Finally, referencing pertinent case law, the Secretary emphasized this Court's review standard in matters where an agency has broad discretion:

When reviewing the discretionary acts of an agency, [the Commonwealth Court] will overturn the agency's action only where the agency acts in bad faith, fraudulently, capriciously or has committed an abuse of discretion. . . . Where an agency has been vested with broad discretionary power, . . . [the Commonwealth Court] will only find that the [agency] made an arbitrary, capricious or unreasonable determination in the absence of substantial evidence to support that determination.
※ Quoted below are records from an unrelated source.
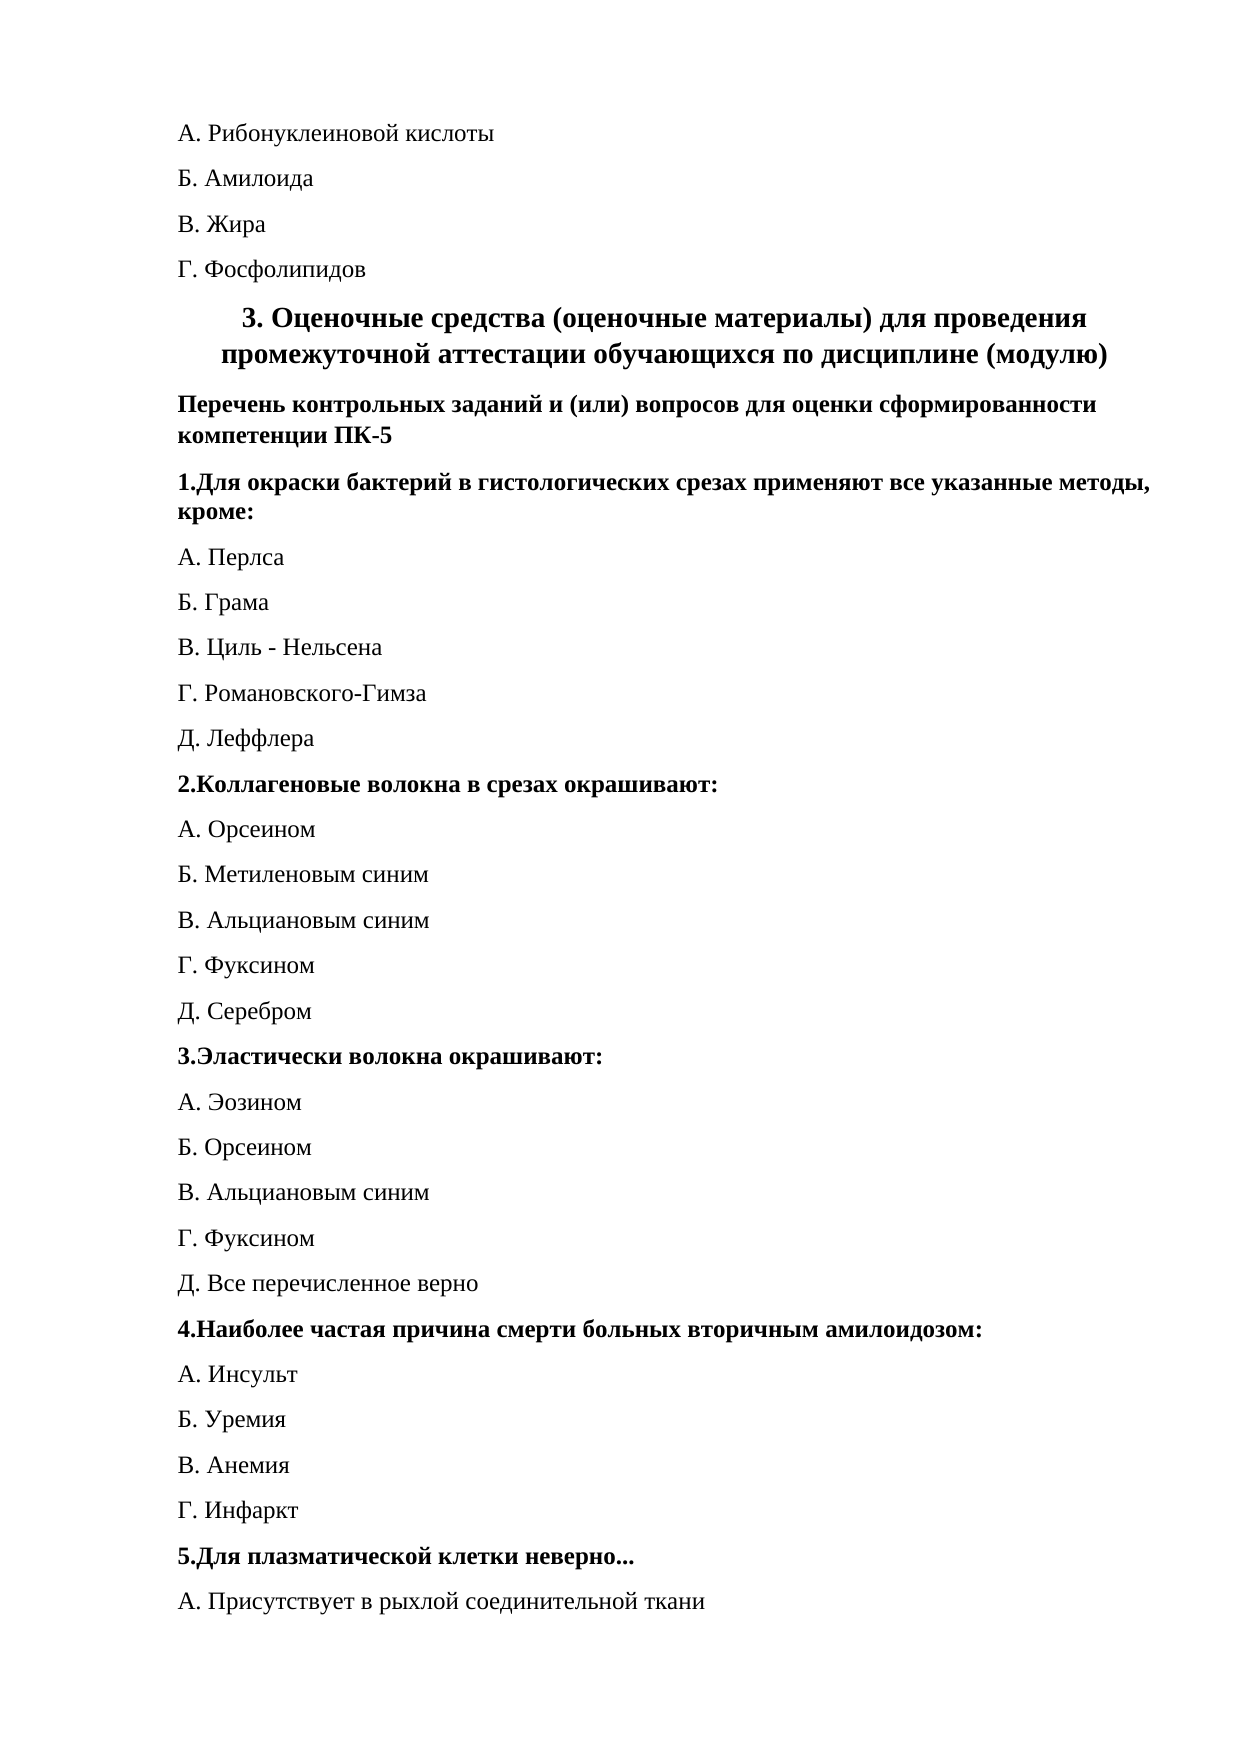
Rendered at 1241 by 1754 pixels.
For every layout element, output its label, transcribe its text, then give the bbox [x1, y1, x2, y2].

text В. Альциановым синим [177, 905, 1152, 934]
text В. Анемия [177, 1450, 1152, 1479]
text Г. Фуксином [177, 1223, 1152, 1252]
text 4.Наиболее частая причина смерти больных вторичным амилоидозом: [177, 1314, 1152, 1342]
text А. Инсульт [177, 1359, 1152, 1388]
text Г. Инфаркт [177, 1495, 1152, 1524]
text Г. Фуксином [177, 950, 1152, 979]
text Б. Грама [177, 587, 1152, 616]
text А. Эозином [177, 1087, 1152, 1115]
text А. Орсеином [177, 814, 1152, 843]
text А. Перлса [177, 542, 1152, 570]
text 3. Оценочные средства (оценочные материалы) для проведения промежуточной аттестации обучающихся по дисциплине (модулю) [177, 300, 1152, 369]
text Д. Серебром [177, 996, 1152, 1024]
text Г. Романовского-Гимза [177, 678, 1152, 707]
text 3.Эластически волокна окрашивают: [177, 1041, 1152, 1070]
text В. Циль - Нельсена [177, 632, 1152, 661]
text Д. Все перечисленное верно [177, 1268, 1152, 1297]
text А. Рибонуклеиновой кислоты [177, 118, 1152, 147]
text А. Присутствует в рыхлой соединительной ткани [177, 1586, 1152, 1615]
text Перечень контрольных заданий и (или) вопросов для оценки сформированности компетенции ПК-5 [177, 389, 1152, 448]
text В. Альциановым синим [177, 1177, 1152, 1206]
text Б. Уремия [177, 1404, 1152, 1433]
text 5.Для плазматической клетки неверно... [177, 1541, 1152, 1569]
text Г. Фосфолипидов [177, 254, 1152, 283]
text 1.Для окраски бактерий в гистологических срезах применяют все указанные методы, кроме: [177, 467, 1152, 525]
text Б. Орсеином [177, 1132, 1152, 1161]
text 2.Коллагеновые волокна в срезах окрашивают: [177, 769, 1152, 797]
text Б. Амилоида [177, 163, 1152, 192]
text Д. Леффлера [177, 723, 1152, 752]
text Б. Метиленовым синим [177, 859, 1152, 888]
text В. Жира [177, 209, 1152, 238]
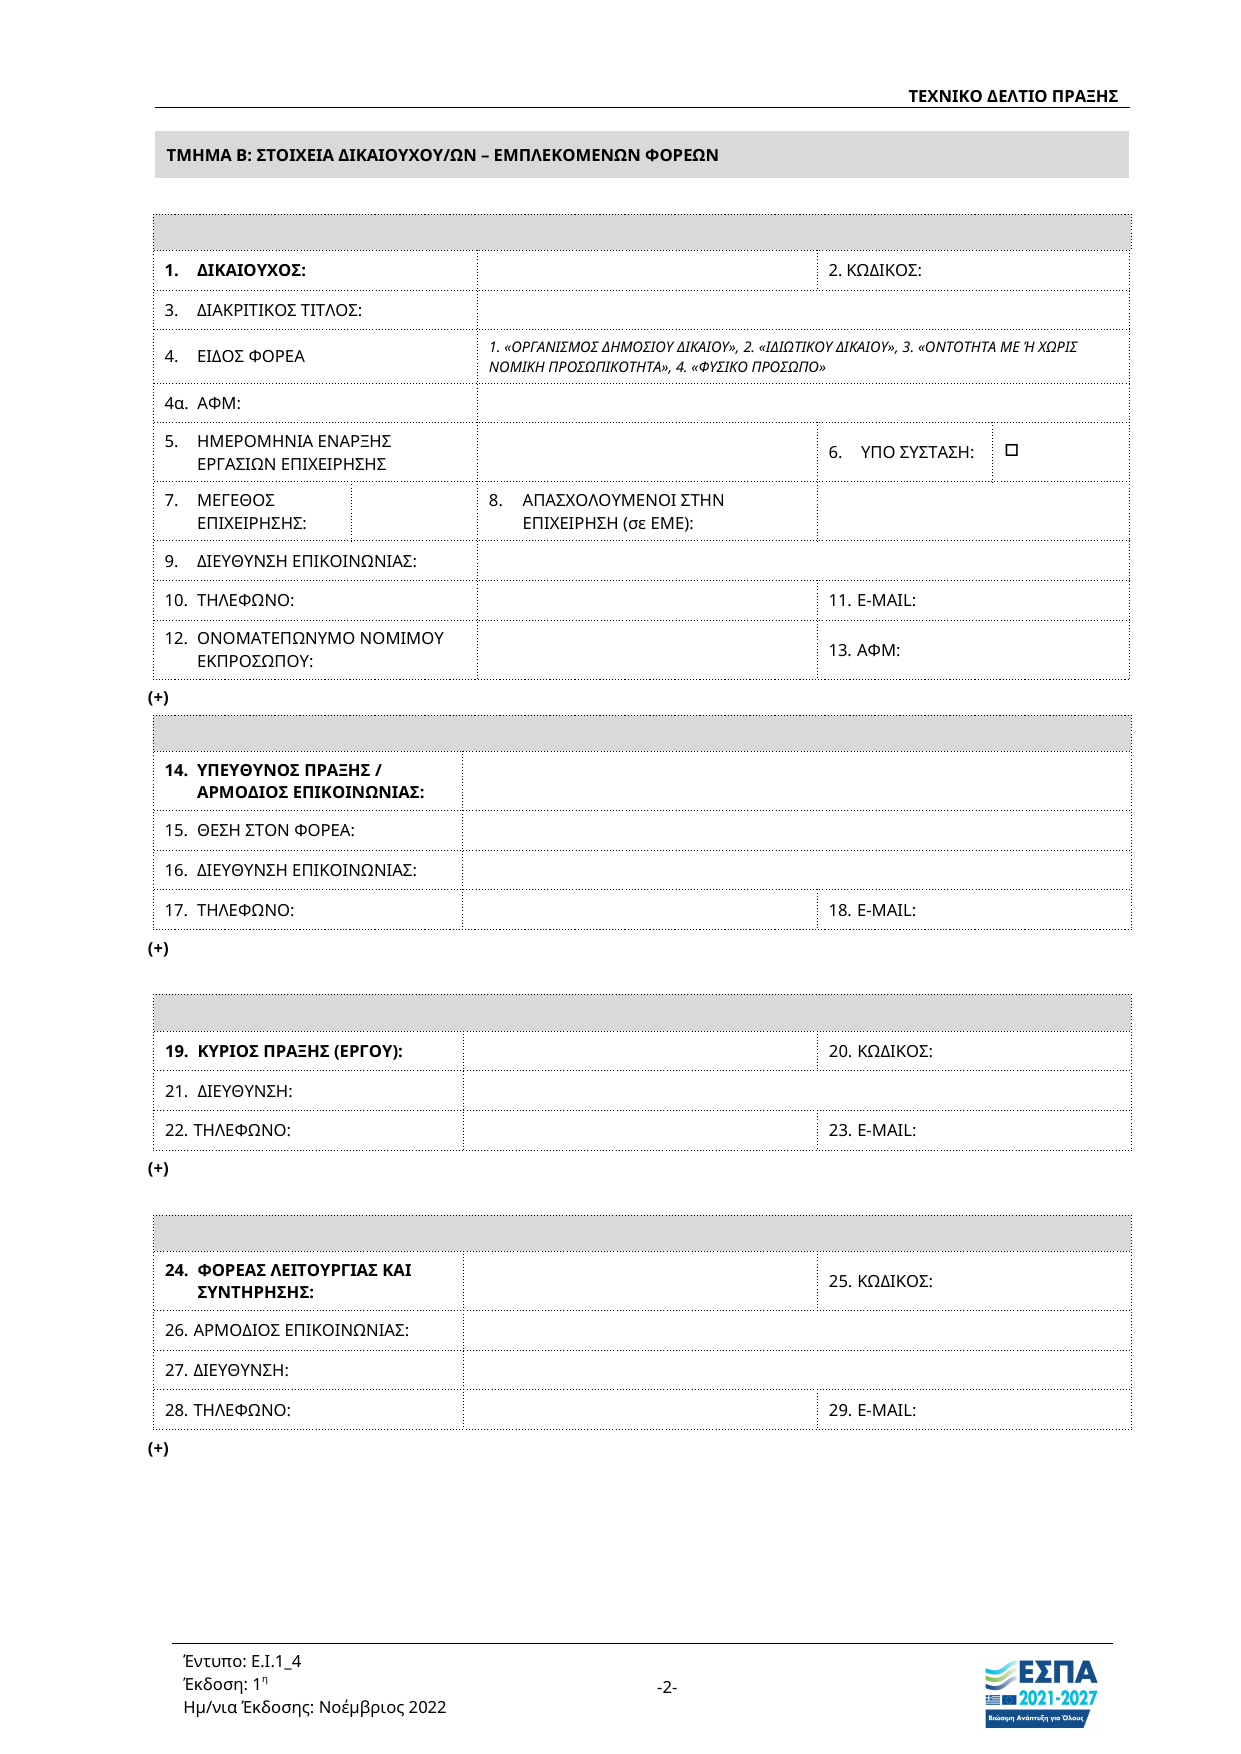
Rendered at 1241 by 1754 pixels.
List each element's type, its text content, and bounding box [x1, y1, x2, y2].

table_cell [478, 383, 1129, 422]
table_cell [478, 540, 1129, 580]
table_cell E-MAIL: [817, 889, 1131, 929]
text (+) [148, 936, 1137, 959]
table_cell ΤΗΛΕΦΩΝΟ: [154, 1110, 463, 1149]
table_cell [463, 810, 1131, 850]
table_cell ΚΩΔΙΚΟΣ: [817, 250, 1129, 289]
table_cell 1. «ΟΡΓΑΝΙΣΜΟΣ ΔΗΜΟΣΙΟΥ ΔΙΚΑΙΟΥ», 2. «ΙΔΙΩΤΙΚΟΥ ΔΙΚΑΙΟΥ», 3. «ΟΝΤΟΤΗΤΑ ΜΕ Ή ΧΩΡΙΣ ΝΟΜΙΚΗ ΠΡΟΣΩΠΙΚΟΤΗΤΑ», 4. «ΦΥΣΙΚΟ ΠΡΟΣΩΠΟ» [478, 329, 1129, 383]
table_cell ΕΙΔΟΣ ΦΟΡΕΑ [153, 329, 477, 383]
table_cell ΟΝΟΜΑΤΕΠΩΝΥΜΟ ΝΟΜΙΜΟΥ ΕΚΠΡΟΣΩΠΟΥ: [153, 620, 477, 678]
text (+) [148, 1436, 1137, 1459]
table_header [154, 1215, 1131, 1251]
picture [979, 1656, 1102, 1732]
table_cell ΑΠΑΣΧΟΛΟΥΜΕΝΟΙ ΣΤΗΝ ΕΠΙΧΕΙΡΗΣΗ (σε ΕΜΕ): [478, 481, 817, 540]
table_cell [478, 250, 817, 289]
table_cell ΚΩΔΙΚΟΣ: [818, 1031, 1131, 1070]
table_cell ΑΡΜΟΔΙΟΣ ΕΠΙΚΟΙΝΩΝΙΑΣ: [154, 1310, 463, 1350]
table_cell ΚΩΔΙΚΟΣ: [818, 1251, 1131, 1310]
text (+) [148, 1157, 1137, 1179]
table_cell [478, 422, 817, 481]
table_cell [463, 889, 817, 929]
table_cell ΥΠΟ ΣΥΣΤΑΣΗ: [817, 422, 993, 481]
table_cell ΚΥΡΙΟΣ ΠΡΑΞΗΣ (ΕΡΓΟΥ): [154, 1031, 463, 1070]
table_cell ΤΗΛΕΦΩΝΟ: [154, 1389, 463, 1429]
table_cell [463, 751, 1131, 810]
table_cell [463, 1310, 1131, 1350]
table_cell [817, 481, 1129, 540]
table_cell [993, 422, 1129, 481]
table_cell ΔΙΕΥΘΥΝΣΗ: [154, 1350, 463, 1389]
table_cell [463, 1070, 1131, 1110]
table_cell ΦΟΡΕΑΣ ΛΕΙΤΟΥΡΓΙΑΣ ΚΑΙ ΣΥΝΤΗΡΗΣΗΣ: [154, 1251, 463, 1310]
table_cell [463, 1389, 817, 1429]
table_cell ΔΙΑΚΡΙΤΙΚΟΣ ΤΙΤΛΟΣ: [153, 290, 477, 329]
table_header [153, 715, 1131, 751]
table_cell ΔΙΕΥΘΥΝΣΗ ΕΠΙΚΟΙΝΩΝΙΑΣ: [153, 540, 477, 580]
table_cell [463, 1350, 1131, 1389]
table_cell [463, 1251, 817, 1310]
table_cell ΗΜΕΡΟΜΗΝΙΑ ΕΝΑΡΞΗΣ ΕΡΓΑΣΙΩΝ ΕΠΙΧΕΙΡΗΣΗΣ [153, 422, 477, 481]
table_cell [478, 290, 1129, 329]
table_cell ΤΗΛΕΦΩΝΟ: [153, 889, 463, 929]
table_cell 4α. ΑΦΜ: [153, 383, 477, 422]
table_cell [463, 1110, 817, 1149]
table_cell ΥΠΕΥΘΥΝΟΣ ΠΡΑΞΗΣ / ΑΡΜΟΔΙΟΣ ΕΠΙΚΟΙΝΩΝΙΑΣ: [153, 751, 463, 810]
table_cell ΔΙΕΥΘΥΝΣΗ: [154, 1070, 463, 1110]
table_cell ΤΗΛΕΦΩΝΟ: [153, 580, 477, 619]
table_cell E-MAIL: [818, 1110, 1131, 1149]
table_cell ΔΙΕΥΘΥΝΣΗ ΕΠΙΚΟΙΝΩΝΙΑΣ: [153, 850, 463, 889]
table_header [154, 994, 1131, 1031]
table_cell ΑΦΜ: [817, 620, 1129, 678]
table_header ΤΜΗΜΑ β: στοιχεια δικαιουχου/ων – ΕΜΠΛΕΚΟΜΕΝΩΝ ΦΟΡΕΩΝ [155, 131, 1129, 178]
table_cell [351, 481, 477, 540]
text (+) [148, 686, 1137, 708]
table_cell [478, 580, 817, 619]
table_cell ΜΕΓΕΘΟΣ ΕΠΙΧΕΙΡΗΣΗΣ: [153, 481, 351, 540]
table_cell [478, 620, 817, 678]
table_cell E-MAIL: [818, 1389, 1131, 1429]
table_cell E-MAIL: [817, 580, 1129, 619]
table_cell ΘΕΣΗ ΣΤΟΝ ΦΟΡΕΑ: [153, 810, 463, 850]
table_cell ΔΙΚΑΙΟΥΧΟΣ: [153, 250, 477, 289]
table_cell [463, 1031, 817, 1070]
table_header [153, 214, 1131, 250]
table_cell [463, 850, 1131, 889]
Kobylski v. Milk Mktg. Bd., 624 A.2d 770, 772 (Pa. Cmwlth. 1993). Here, the substantial evidence in support of the decision to refuse to approve Burkholder's kennel license consists of the testimony of the inspectors, the photographic evidence and the parties' stipulation as to Burkholder's guilty pleas in common pleas court to four violations of the Law and its regulations.

Accordingly, we affirm the Secretary's order affirming the Bureau's decision to refuse to approve Burkholder's 2009 kennel license application.


AND NOW, this 8th day of February, 2010, the order of the Secretary of the Department of Agriculture in the above-captioned matter is hereby AFFIRMED. The Bureau of Dog Law Enforcement's application for summary relief is DISMISSED as moot.